“凋!”
鹿骊法诀再变,口中吐出一个冰冷无情的字眼。
“噗…噗…噗噗噗…”
如同被无形的岁月之风吹拂,那刚刚绽放、娇艳无比的万干花朵,在同一瞬间,齐齐枯萎、凋零!赤炎红莲花瓣焦黑蜷曲,化作点点流火激射而出,撞向袭来的金戈剑雨;冰晶雪昙碎裂成无数冰棱,带着刺骨寒意冻结一片金属洪流;紫电藤蔓在枯萎中爆开,化作漫天跳跃的紫色雷蛇,缠上扑来的金灵,将其电得形体溃散;七彩曼陀罗凋谢时释放出肉眼可见的粉色毒瘴,腐蚀着液态金气,令其光泽黯淡…
**万花凋零,其威自显!**
每一朵花的凋零,都是一种独特法术的极致爆发!火焚、冰冻、雷殛、毒蚀、缠绕、幻惑…万般妙法,皆在一枯一荣、一生一灭间演绎!这片凋零的花海,形成了一道看似脆弱、实则干变万化、攻防一体的法术屏障,顽强地抵挡着金葬术的毁灭洪流。
“轰!锵!滋啦——!”
无数金戈与凋零法术碰撞在一起,爆发出震耳欲聋的巨响、刺目的火花、能量湮灭的异啸!火焰在金属洪流中开辟出短暂的真空,旋即被更汹涌的金气扑灭;冰棱冻结一片兵器,下一秒便被后方涌来的利刃斩碎;雷蛇撕碎几个金灵,自身也被狂暴的金灵气消磨殆尽…万花冢衍化的法术玄妙无穷,层出不穷,每一次凋零都带走一片袭来的金之杀机。

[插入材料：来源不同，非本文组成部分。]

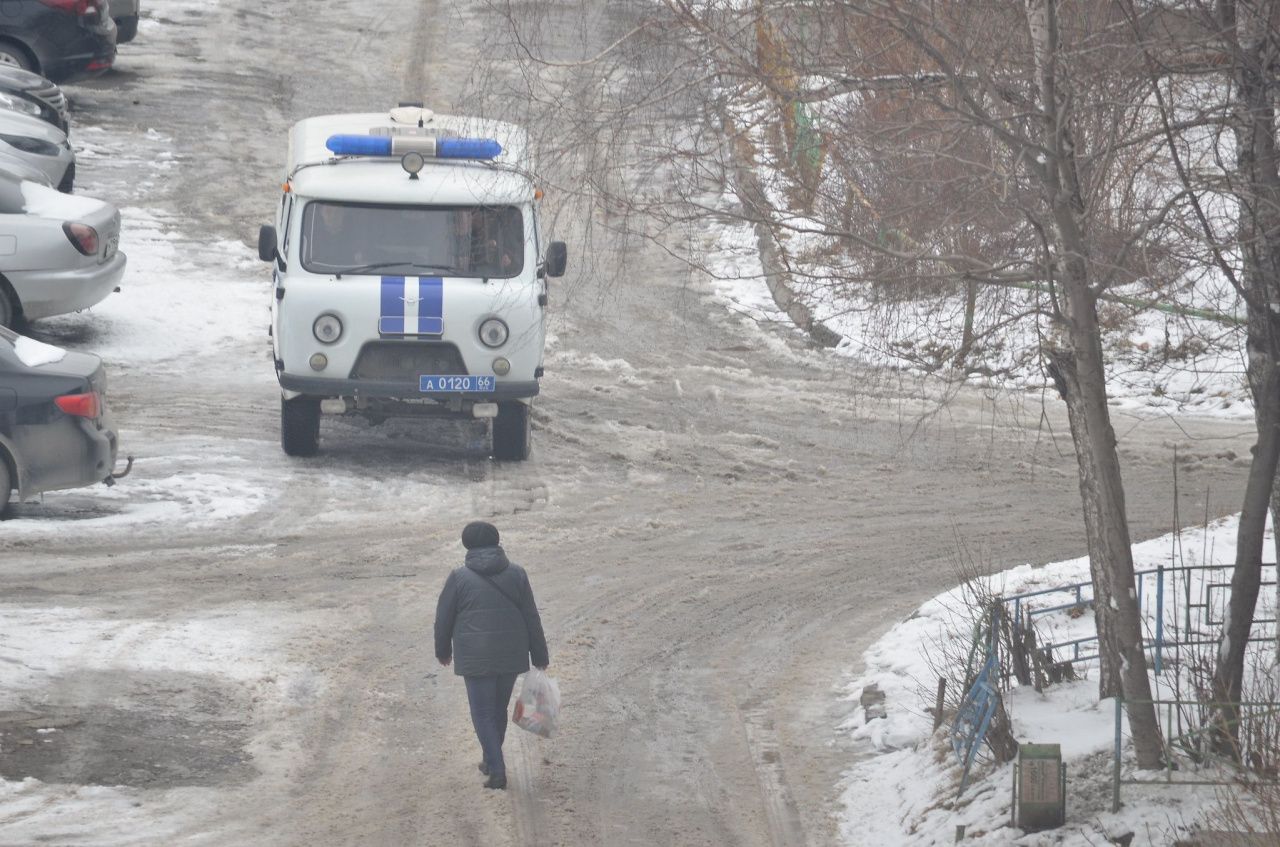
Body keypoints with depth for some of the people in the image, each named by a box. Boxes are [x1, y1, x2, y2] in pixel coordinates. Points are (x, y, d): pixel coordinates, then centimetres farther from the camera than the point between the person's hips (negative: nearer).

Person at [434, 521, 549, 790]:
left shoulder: (459, 578, -6)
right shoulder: (516, 574, 1)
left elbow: (443, 619, 1)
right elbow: (532, 618, 3)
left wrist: (443, 651, 18)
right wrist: (540, 655, 12)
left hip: (476, 658, -3)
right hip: (511, 656, 3)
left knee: (483, 714, 2)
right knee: (499, 710, 19)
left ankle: (497, 770, -8)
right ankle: (491, 761, 33)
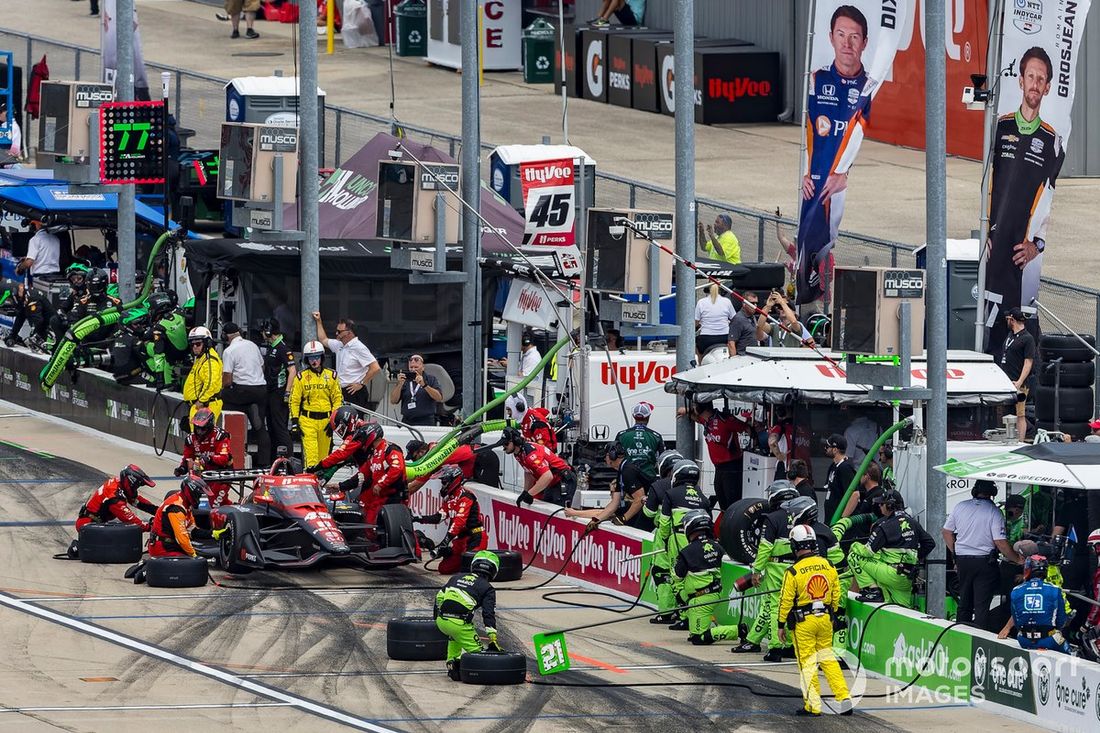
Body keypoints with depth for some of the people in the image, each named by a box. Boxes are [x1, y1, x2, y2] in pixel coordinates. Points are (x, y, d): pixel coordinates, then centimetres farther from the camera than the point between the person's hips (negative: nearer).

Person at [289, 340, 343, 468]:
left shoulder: (331, 376, 8)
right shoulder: (301, 377, 4)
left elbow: (338, 400, 10)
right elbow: (294, 400, 5)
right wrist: (294, 422, -2)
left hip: (326, 419, 2)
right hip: (307, 420, -2)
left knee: (323, 454, 8)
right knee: (310, 453, -14)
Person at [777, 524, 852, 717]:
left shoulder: (793, 572, -15)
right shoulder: (828, 566, -1)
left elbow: (786, 600, -10)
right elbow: (836, 594, 8)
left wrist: (781, 624, 1)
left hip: (803, 622, -4)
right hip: (825, 619, 4)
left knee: (807, 662, 4)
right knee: (828, 658, 15)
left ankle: (813, 706, 6)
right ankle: (844, 697, 8)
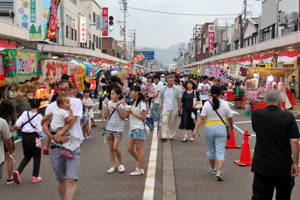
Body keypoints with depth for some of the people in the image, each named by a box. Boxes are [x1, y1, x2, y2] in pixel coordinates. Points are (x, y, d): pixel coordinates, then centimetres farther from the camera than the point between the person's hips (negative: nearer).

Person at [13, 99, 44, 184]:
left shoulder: (25, 113, -1)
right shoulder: (39, 116, -11)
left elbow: (17, 124, -7)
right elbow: (39, 130, -17)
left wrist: (24, 127, 12)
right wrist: (41, 135, 4)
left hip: (25, 137, 4)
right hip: (34, 137, -4)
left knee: (27, 157, 17)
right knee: (36, 157, 12)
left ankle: (18, 171, -5)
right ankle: (35, 176, 15)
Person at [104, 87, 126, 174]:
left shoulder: (121, 104, -6)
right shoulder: (110, 103, 4)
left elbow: (124, 118, -6)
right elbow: (106, 115, -2)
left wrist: (117, 109, -17)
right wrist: (107, 105, -10)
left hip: (118, 129, -4)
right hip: (110, 128, 4)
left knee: (115, 147, -11)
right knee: (111, 148, 8)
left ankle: (121, 164, 11)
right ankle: (113, 166, 17)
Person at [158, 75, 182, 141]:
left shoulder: (176, 89, 3)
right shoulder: (163, 89, 8)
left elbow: (179, 98, 4)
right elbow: (160, 98, 15)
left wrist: (179, 108, -1)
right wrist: (160, 104, -2)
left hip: (174, 109, 0)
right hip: (165, 108, 1)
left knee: (172, 123, 6)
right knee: (164, 121, -11)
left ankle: (171, 136, 18)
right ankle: (164, 136, -12)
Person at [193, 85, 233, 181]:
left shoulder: (207, 104, -5)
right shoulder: (225, 104, -3)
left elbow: (202, 117, -9)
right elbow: (230, 118, 6)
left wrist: (196, 128, -7)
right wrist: (231, 125, 26)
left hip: (209, 128, 1)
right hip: (221, 128, -1)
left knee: (211, 150, 18)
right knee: (220, 151, -2)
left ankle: (212, 169, 33)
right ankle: (219, 171, -15)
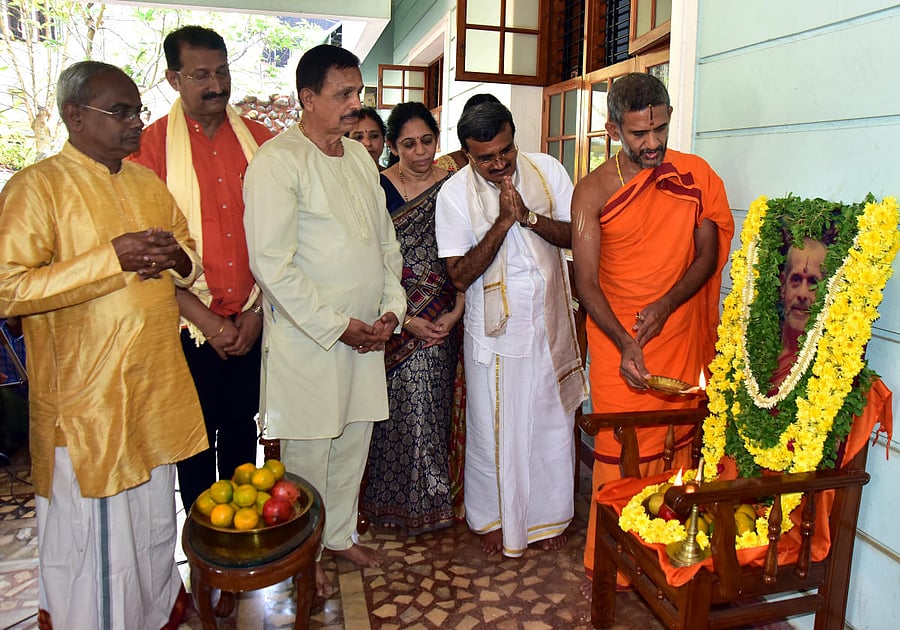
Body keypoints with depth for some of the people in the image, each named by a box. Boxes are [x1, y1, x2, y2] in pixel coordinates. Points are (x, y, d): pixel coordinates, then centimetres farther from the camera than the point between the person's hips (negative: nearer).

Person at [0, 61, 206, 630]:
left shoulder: (149, 183, 11)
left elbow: (192, 260, 17)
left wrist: (178, 258, -7)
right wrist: (111, 258, -25)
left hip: (157, 385, 7)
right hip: (86, 395, -6)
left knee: (154, 512, 21)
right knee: (92, 528, 6)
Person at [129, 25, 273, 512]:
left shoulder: (259, 141, 4)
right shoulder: (150, 146, -4)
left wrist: (257, 311, -4)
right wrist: (207, 321, -11)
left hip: (252, 323, 3)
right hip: (189, 326, -2)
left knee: (241, 432, 16)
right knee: (196, 439, 11)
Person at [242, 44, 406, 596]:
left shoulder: (361, 157, 12)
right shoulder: (279, 161, -12)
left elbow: (387, 240, 16)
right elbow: (272, 264, -19)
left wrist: (392, 310, 3)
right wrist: (338, 326, -16)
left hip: (367, 334, 7)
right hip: (308, 338, -7)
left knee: (354, 442, 17)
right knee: (308, 453, 6)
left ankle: (341, 534, 37)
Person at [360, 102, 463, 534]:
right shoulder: (377, 189, -2)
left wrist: (455, 314, -6)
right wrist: (405, 320, -11)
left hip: (442, 320, 1)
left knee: (430, 405, 2)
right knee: (400, 407, -1)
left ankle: (430, 499, 22)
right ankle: (397, 503, 19)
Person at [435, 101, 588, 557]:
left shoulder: (546, 170, -4)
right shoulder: (454, 194, -11)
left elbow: (577, 234, -6)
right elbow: (460, 275, -16)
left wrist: (529, 216, -21)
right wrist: (503, 220, -24)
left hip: (550, 324, 2)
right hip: (494, 331, -2)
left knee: (552, 424, 14)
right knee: (494, 430, 9)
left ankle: (548, 515, 35)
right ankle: (495, 519, 31)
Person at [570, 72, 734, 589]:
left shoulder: (697, 176, 1)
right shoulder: (593, 191, -6)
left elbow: (707, 254, 4)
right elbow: (586, 281, -8)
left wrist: (664, 306, -13)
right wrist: (625, 344, -19)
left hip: (681, 336, 3)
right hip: (618, 342, -2)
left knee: (677, 448, 11)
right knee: (619, 454, 1)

然而,金葬术的威能,源于天地!那液态的金灵气近乎无穷无尽,被消磨一层,立刻有十倍、百倍的金气从地脉、从天空疯狂补充!万兵碎了又凝,金灵灭了又生!整个悠亚城仿佛都化作了巨大的金行熔炉,所有的力量都在向此地倾泻!
鹿骊的脸色以肉眼可见的速度变得苍白,额角青筋跳动。万花冢虽为本命法宝,与他心神相连,法力运转圆融无碍,但此刻承受的压力实在太过恐怖!每一次法术的凋零爆发,都如同在他心神上狠狠剐一刀!那金葬术的锋芒,透过万花的屏障,丝丝缕缕地渗透进来,切割着他的护体灵光,带来刺骨的寒意和金属摩擦般的剧痛。
“咔…嚓…”
一声微不可闻的轻响,却如同惊雷般在鹿骊识海炸开!他头顶那柳条编织的万花冢头冠上,一根纤细却承载着道韵的柳条,竟浮现出一道细微的裂痕!
本命法宝受损!
鹿骊喉头一甜,一口逆血几乎要喷涌而出,又被他强行咽下。眼中闪过一丝痛惜与决绝。万花冢,已至极限!再硬抗下去,本命法宝根基受损,道途将受重创!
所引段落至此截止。